The project extended semantic techniques normally used in large-scale IT systems to active diagnosis in open real-time embedded systems. Modeling techniques were developed to express diagnostic features, symptoms, faults and recovery actions. Distributed knowledge management methods provided relaxed consistency while ensuring real-time frameworks. Real-time inference was investigated using time-driven scheduling of diagnostic queries. The goal of query transformations, semantic transformations and goal-oriented learning was to improve schedulability and reliability. The methods and algorithms were implemented as prototypes and evaluated experimentally and analytically in terms of reliability and timeliness.
Important contributions that went beyond the state of the art:
- Modeling techniques for a diagnostic knowledge base
- time-controlled planning and optimization of diagnostic queries for real-time inference
- distributed knowledge base management with relaxed consistency
- goal-oriented self-learning for active diagnosis in open embedded systems
To jointly address these challenges in a framework for active diagnosis, two research fields were brought together in the project:
- the field of fault-tolerant embedded systems
- the field of knowledge-based system and semantic web technologies
The research idea of the project was to develop reliable and predictable methods for active diagnosis based on rule-based inference and semantic web technology. Semantic web services had been successfully used in standard IT applications to deal with highly dynamic and open systems, to provide semantic information and to capture relationships and dependencies.

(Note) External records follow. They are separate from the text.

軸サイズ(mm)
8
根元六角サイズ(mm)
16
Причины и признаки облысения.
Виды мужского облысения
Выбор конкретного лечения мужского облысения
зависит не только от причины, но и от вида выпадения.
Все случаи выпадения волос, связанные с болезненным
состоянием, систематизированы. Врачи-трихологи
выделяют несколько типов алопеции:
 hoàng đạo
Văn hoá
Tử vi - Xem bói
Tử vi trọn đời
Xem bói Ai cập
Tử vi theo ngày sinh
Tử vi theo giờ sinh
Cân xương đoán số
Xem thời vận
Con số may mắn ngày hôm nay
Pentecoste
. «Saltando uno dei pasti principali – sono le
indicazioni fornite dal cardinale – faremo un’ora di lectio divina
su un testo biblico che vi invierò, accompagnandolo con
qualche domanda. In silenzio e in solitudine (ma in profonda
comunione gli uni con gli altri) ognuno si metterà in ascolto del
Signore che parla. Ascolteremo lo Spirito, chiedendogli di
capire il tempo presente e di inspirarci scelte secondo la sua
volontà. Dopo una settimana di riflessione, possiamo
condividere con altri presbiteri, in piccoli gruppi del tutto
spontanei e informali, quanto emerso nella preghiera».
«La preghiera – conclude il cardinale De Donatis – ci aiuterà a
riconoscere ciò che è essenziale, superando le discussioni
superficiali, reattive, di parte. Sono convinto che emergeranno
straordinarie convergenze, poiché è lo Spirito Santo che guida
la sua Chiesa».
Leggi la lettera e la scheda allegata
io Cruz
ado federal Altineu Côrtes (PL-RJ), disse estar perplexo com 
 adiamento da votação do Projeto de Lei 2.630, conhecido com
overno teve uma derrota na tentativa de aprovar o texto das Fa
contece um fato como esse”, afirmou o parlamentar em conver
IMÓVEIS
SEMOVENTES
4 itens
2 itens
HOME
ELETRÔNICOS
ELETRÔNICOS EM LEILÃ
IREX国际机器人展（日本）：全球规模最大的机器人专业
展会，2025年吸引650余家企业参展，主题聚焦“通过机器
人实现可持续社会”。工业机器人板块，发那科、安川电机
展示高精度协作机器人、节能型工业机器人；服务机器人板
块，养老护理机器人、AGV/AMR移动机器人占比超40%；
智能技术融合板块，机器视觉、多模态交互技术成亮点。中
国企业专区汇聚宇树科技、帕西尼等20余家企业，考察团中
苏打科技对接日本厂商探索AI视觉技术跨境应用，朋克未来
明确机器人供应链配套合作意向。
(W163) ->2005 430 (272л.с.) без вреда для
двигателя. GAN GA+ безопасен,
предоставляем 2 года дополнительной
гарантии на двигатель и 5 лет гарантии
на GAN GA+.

However, there was a significant research gap, as semantic web services did not support modeling of the relevant properties for active diagnosis, nor did they allow conclusions to be drawn about real-time guarantees or adaptive learning behavior.
Therefore, the development of a diagnostic ontology was proposed for the time-driven scheduling of rule executions of an ODRE system, dynamic knowledge management and self-learning techniques to fulfill the requirements of open assumptions, real-time and reliability, and to be able to experimentally and analytically evaluate reliability and timeliness.